Equally, in order properly to consider expert evidence, the court ought to be able to consider the
material upon which the expert’s conclusions were based, and an opposing expert was entitled to
consider that same material.
Those requirements, which were mandatory, were expressly set out in Part 35 of the Civil Procedure
Rules, the Practice Direction to that Part, and the Guidance for the Instruction of Experts in Civil
Claims 2014.

The requirement had been wholly ignored in the first report. The expert referred extensively in that
version of the report simply to “discussions” she had had with the interested party (and also
unnamed personnel in the secretary of state’s department). No details at all were provided of that
material, the personnel from whom it came, or even a summary of what it was. Those were obvious
deficiencies.
The details could, however, have been provided in the second report. They plainly ought to have
been. Not only was that not done (even in summary form) but the requirement to identify such
material had been entirely circumvented and avoided.
The second report included exactly the same conclusions as those reached in the first report from
the discussions referred to, but the second time the report deleted any reference to those
discussions having taken place at all.
It stated that the source of the information leading to the same conclusions was something else
entirely.

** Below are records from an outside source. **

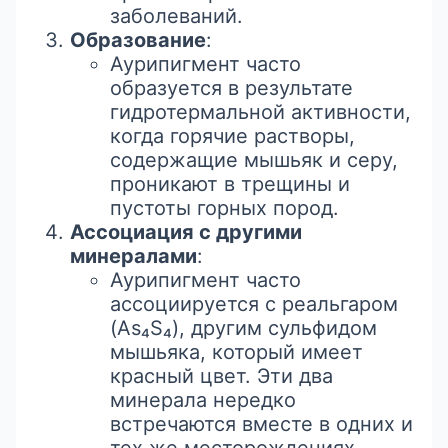
заболеваний.
Образование
:
Аурипигмент часто
образуется в результате
гидротермальной активности,
когда горячие растворы,
содержащие мышьяк и серу,
проникают в трещины и
пустоты горных пород.
Ассоциация с другими
минералами
:
Аурипигмент часто
ассоциируется с реальгаром
(As₄S₄), другим сульфидом
мышьяка, который имеет
красный цвет. Эти два
минерала нередко
встречаются вместе в одних и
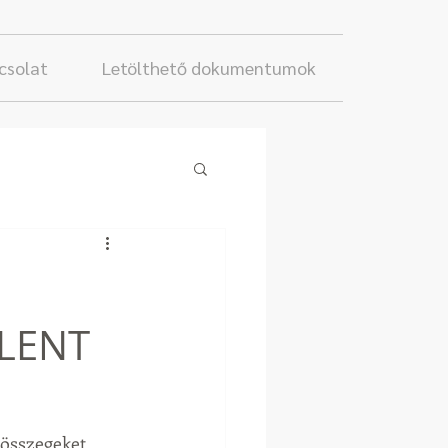
csolat
Letölthető dokumentumok
ELENT
 összegeket 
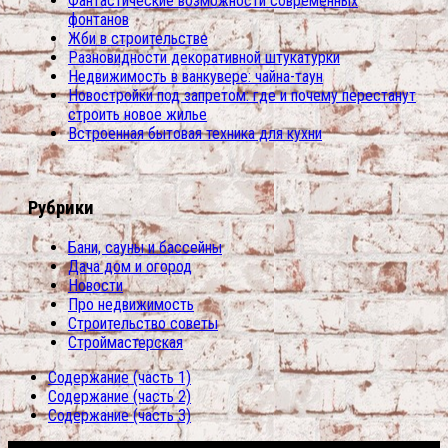
Фантастические возможности современных
фонтанов
Жби в строительстве
Разновидности декоративной штукатурки
Недвижимость в ванкувере: чайна-таун
Новостройки под запретом: где и почему перестанут
строить новое жилье
Встроенная бытовая техника для кухни
Рубрики
Бани, сауны и бассейны
Дача дом и огород
Новости
Про недвижимость
Строительство советы
Строймастерская
Содержание (часть 1)
Содержание (часть 2)
Содержание (часть 3)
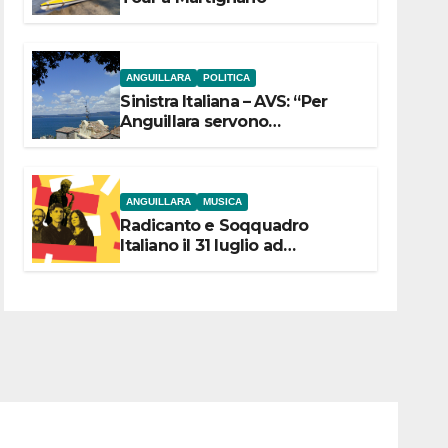
ANGUILLARA
POLITICA
Sinistra Italiana – AVS: “Per
Anguillara servono
trasparenza, partecipazione e
scelte politiche coraggiose”
ANGUILLARA
MUSICA
Radicanto e Soqquadro
Italiano il 31 luglio ad
Anguillara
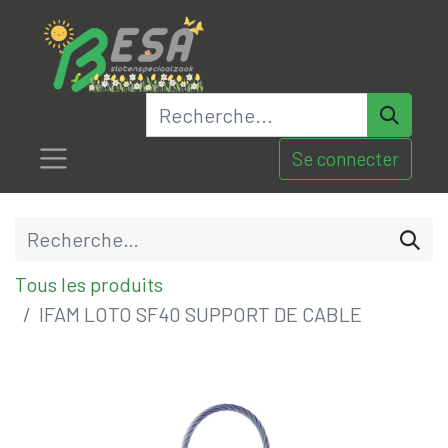
Se connecter
Tous les produits
IFAM LOTO SF40 SUPPORT DE CABLE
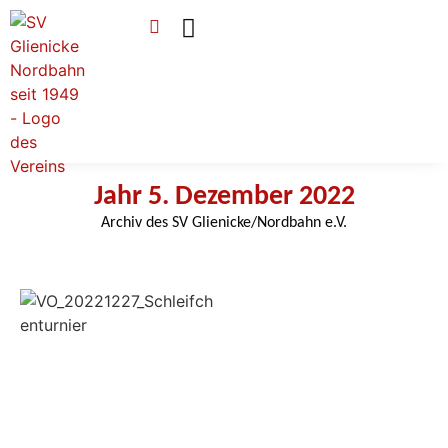
Verein & Mitgliedschaft
Sponsoren & Ehrenamt
Jahr 5. Dezember 2022
Archiv des SV Glienicke/Nordbahn e.V.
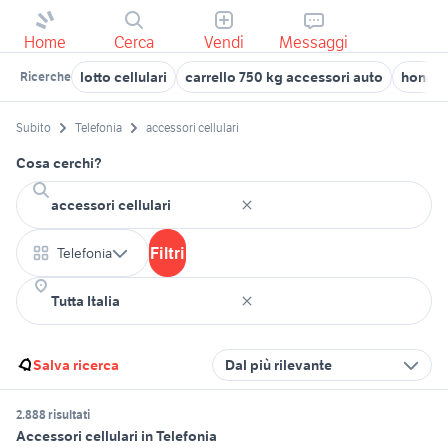
Home
Cerca
Vendi
Messaggi
lotto cellulari
carrello 750 kg accessori auto
honda 
Ricerche
Subito
Telefonia
accessori cellulari
Cosa cerchi?
Filtri
Telefonia
Salva ricerca
Dal più rilevante
2.888 risultati
Accessori cellulari in Telefonia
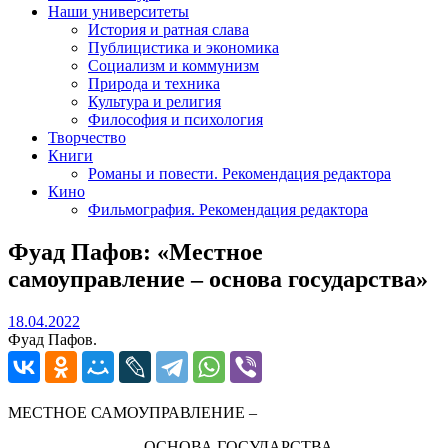
Наши университеты
История и ратная слава
Публицистика и экономика
Социализм и коммунизм
Природа и техника
Культура и религия
Философия и психология
Творчество
Книги
Романы и повести. Рекомендация редактора
Кино
Фильмография. Рекомендация редактора
Фуад Пафов: «Местное
самоуправление – основа государства»
18.04.2022
18.04.2022
Фуад Пафов.
МЕСТНОЕ САМОУПРАВЛЕНИЕ –
ОСНОВА ГОСУДАРСТВА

In other words, reading the second report alone, one would never know that those earlier
discussions had taken place, how many there were, when they had taken place and with whom, let
alone what they constituted or what material was provided to the expert.
The secretary of state would not be provided with another opportunity to try to remedy those
deficiencies or breaches, for the following reasons:
First, the point had already clearly been brought to the attention of the secretary of state in relation
to the first of the reports.
Second, no reason had been provided for the failure of the second report to remedy those
deficiencies.
Third, the substantive hearing of the matter was imminent. Were permission to be given for a third
iteration of the report to be submitted, the claimant would be entitled to have time to consider it,
and to instruct and adduce its own expert evidence. There was simply insufficient time available for
those different steps.
Fourth, the court had little sympathy with any litigant who simply ignored the rules as the secretary
of state had done. The requirements were not optional extras, only to be complied with by a litigant
and their expert if the court stated in a specific case that they were to apply. They applied in all
cases.
Fifth, the secretary of state was represented by professional legal advisers and the Government
Legal Department, and there was no good reason to grant such a litigant a third opportunity to
comply with the rules.
There was no excuse for litigants to fail to comply with the rules, nor for failures by experts to
comply with the requirements of Part 35 of the Civil Procedure Rules specifically.
Additionally, parties in judicial review proceedings were not entitled to some wider indulgence in
that respect, nor were the rules to be applied less strictly simply because a case concerned public
law. In the present case, the failures in respect of expert evidence were neither isolated nor
unimportant, nor was the court seeking to impose a counsel of perfection upon the secretary of
state’s expert.

The decision on the application was not fatal to the secretary of state’s overall defence on the state
aid ground, but, in any event, any blame for any consequences of the inability to rely on the
evidence could only be laid at the door of the secretary of state.

Solicitors: Rook Irwin Sweeney LLP; Treasury Solicitor; Bristows LLP.